Cooler water and air temperatures along with overcast days conjure up a recipe for the coastal plugger and big fish are the main course on the angling menu. These conditions dictate a different approach and a different mentality from the rest of the year. Some things are obvious, slowing down and paying attention to water temps and tides go without saying. The more subtle approach and bait presentation are also high on the list.
At this time of the year many folks revert to slow sinking plugs in order to entice sluggish fish to bite. The slow sinking plugs like Corkies, Catch 5, and others take a little time and patience to master. Another option that is a little more user-friendly is the jerk bait. Many saltwater anglers rarely use these highly effective plugs, but the ones who do often swear by them. I really became a firm believer in how good these plugs work on a late winter trip to Calcasieu. "Man can you believe this water? This is beautiful," said Capt. Johnny Cormier of Orange. Indeed it was beautiful; three feet deep with a mix of heavy oyster and sand that was inhabited by plenty of redfish and a lunker trout or two. As we idled along studying the bottom we began to see fish darting away from the boat, most were redfish.

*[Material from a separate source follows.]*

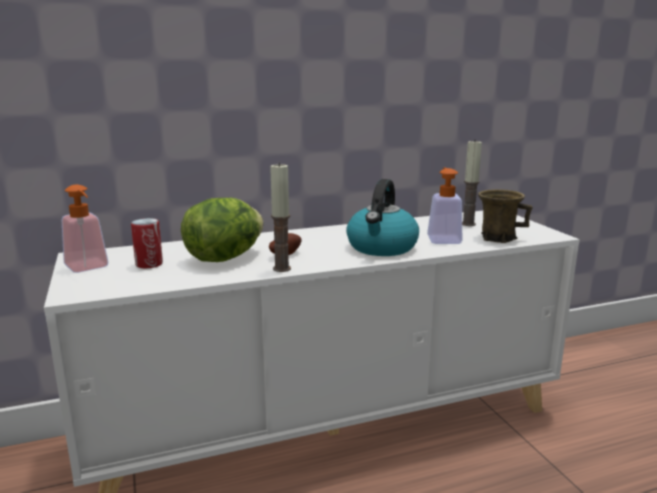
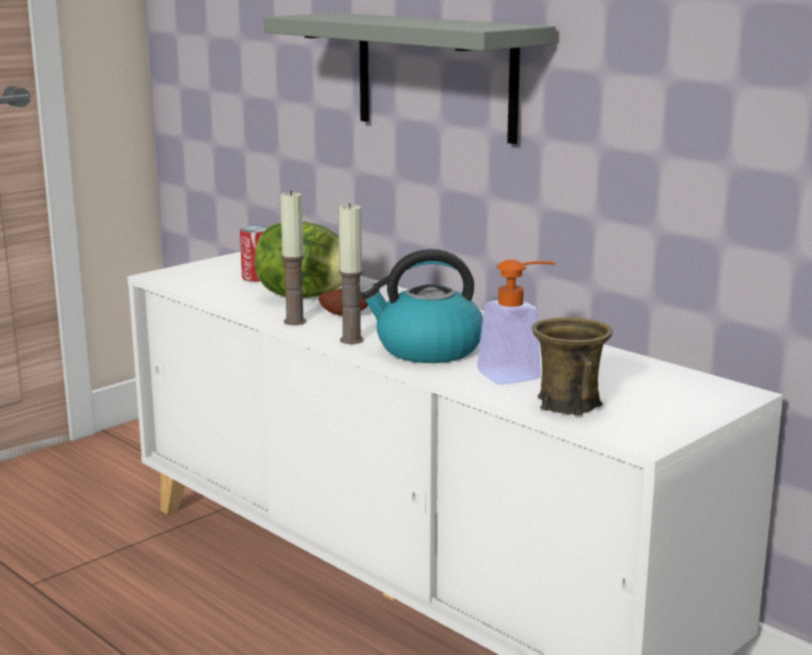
camera: 65 degrees right, 0 degrees up
soap dispenser [62,185,108,273] -> none
candle [462,139,482,226] -> candle moved to [338,203,364,344]
none -> grey shelf [263,13,556,144]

"Let's get out and wade this" said Cormier grabbing for his gear. "Hold on a minute, let's see if we get one of these out here to bite" was my reply. As Johnny found his wading belt a stout redfish found my offering, a Bill Lewis Slapstick. Needless to say we never made it out of the boat as the redfish continued to chew us up. Occasionally we would move a hundred yards or so until we found more fish but the pattern and the results were the same.

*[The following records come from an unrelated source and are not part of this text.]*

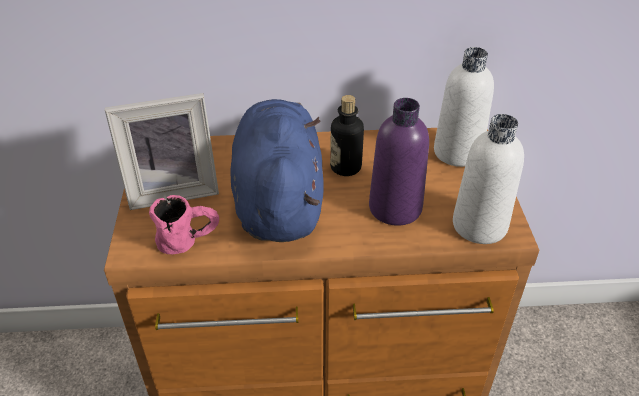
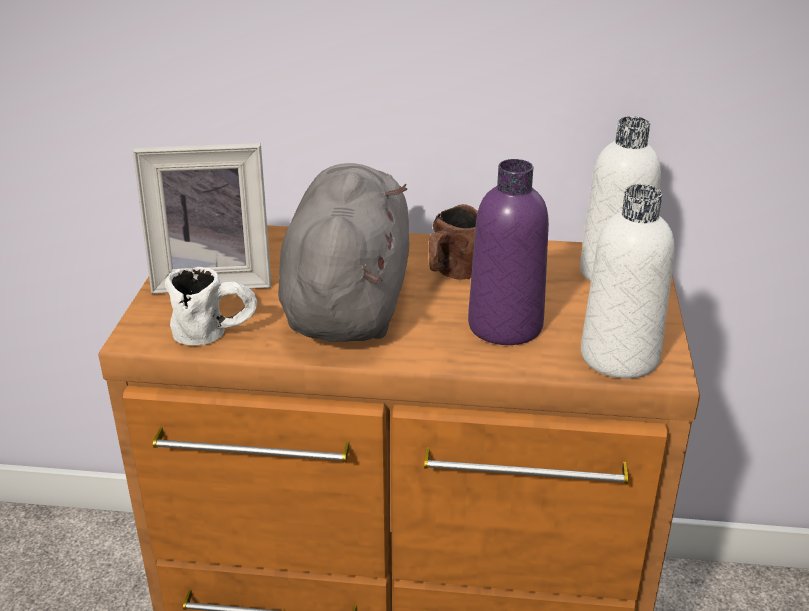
camera: 10 degrees right, 10 degrees down
pink mug [149,195,219,254] -> white mug [165,267,257,345]
blue plush toy [230,99,324,242] -> grey plush toy [278,163,409,342]
bottle [330,95,364,176] -> brown mug [429,204,478,280]

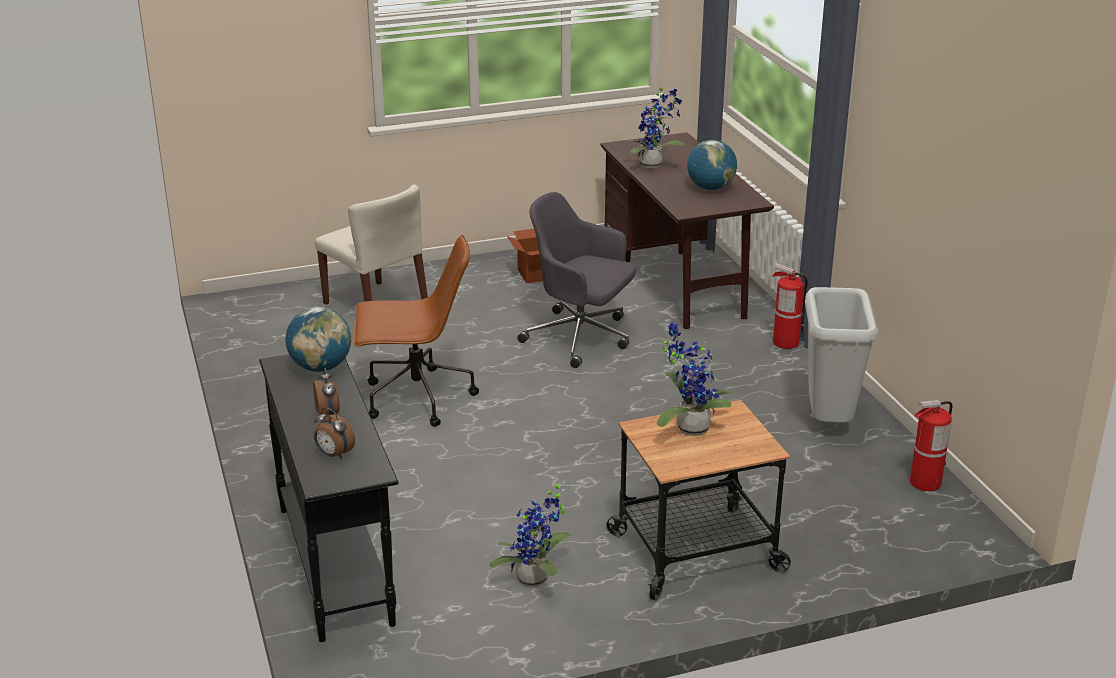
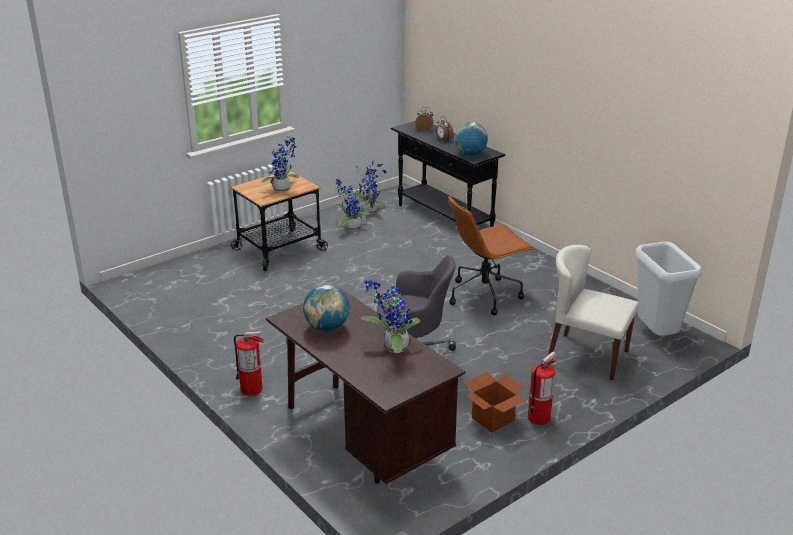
camera: 160 degrees right, 0 degrees up
grey trash can [805,287,878,423] -> grey trash can moved to [635,242,702,336]
fire extinguisher [910,400,953,491] -> fire extinguisher moved to [528,351,556,425]
none -> potted plant [350,160,388,214]

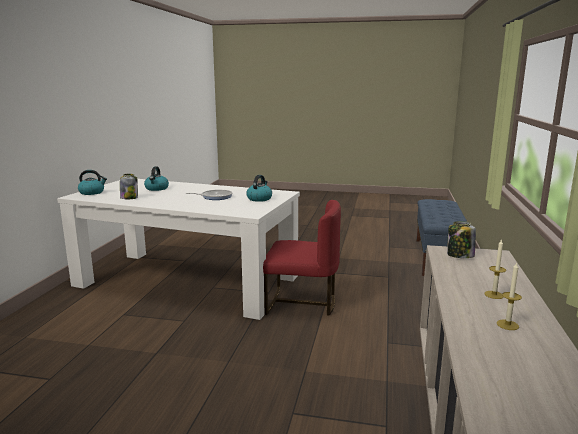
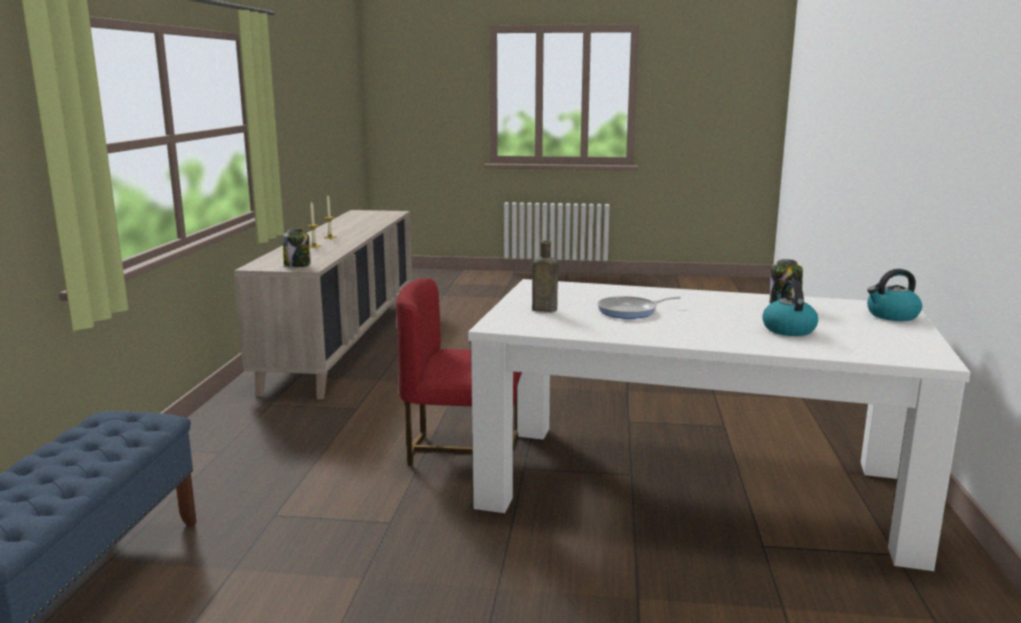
camera: 175 degrees right, 0 degrees up
kettle [246,175,272,202] -> brown bottle [532,240,558,312]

On that particular trip Johnny and I both tried different options for catching those redfish, a few other lures worked but they always had some kind of drawback. A Corky stayed hung in the shell just like the soft plastics on a jig head. The topwater offerings were refused and you just couldn't cast lighter baits in the wind. The solution was the Slapstick, a diving twitch bait that floats when not being pulled. The Slapstick at rest sits with the head above water and the tail straight down much like a person treading water. Once pulled or retrieved the Slapstick dives to about 2 or 3 feet maximum and rattles like all get out. It will also back up when you run it into structure such as shell, this little pause as it floats back near the surface usually triggers violent strikes. This plug is very castable even in the wind and that rates high on the "user friendly" scale.
The first time I really started throwing the Slapstick was several years ago; Ken Chaumont who fishes Calcasieu with the best of them turned me onto the plug, since then the Slapstick has become a mainstay in my box. Other plugs that fall into this category would be the Storm Thunderstick, Smithwick Rattlin Rogue, and Yo-Zuri Crystal Minnow.
A simple retrieve is all that is needed and the plug will do the rest, the results will speak for themselves. On those days when you just can't get a fish to come up and eat topwater this is the next best thing. Also the fact that most of these plugs float saves you some grief as well when you break off against unseen obstructions like shell. These plugs will usually float to the surface where they can be reclaimed and put to use again.
Rig these lures with a loop knot and you can double the action or wobble that is built in to these shallow running plugs. The seductive side to side movement is difficult for even finicky fish to resist.
The jerk bait is an often overlooked weapon in the saltwater fishing arsenal but during winter this plug can really shine. Give one of these lures a chance and you will be amazed at how easy they are to fish and just how productive they can be under the right circumstances.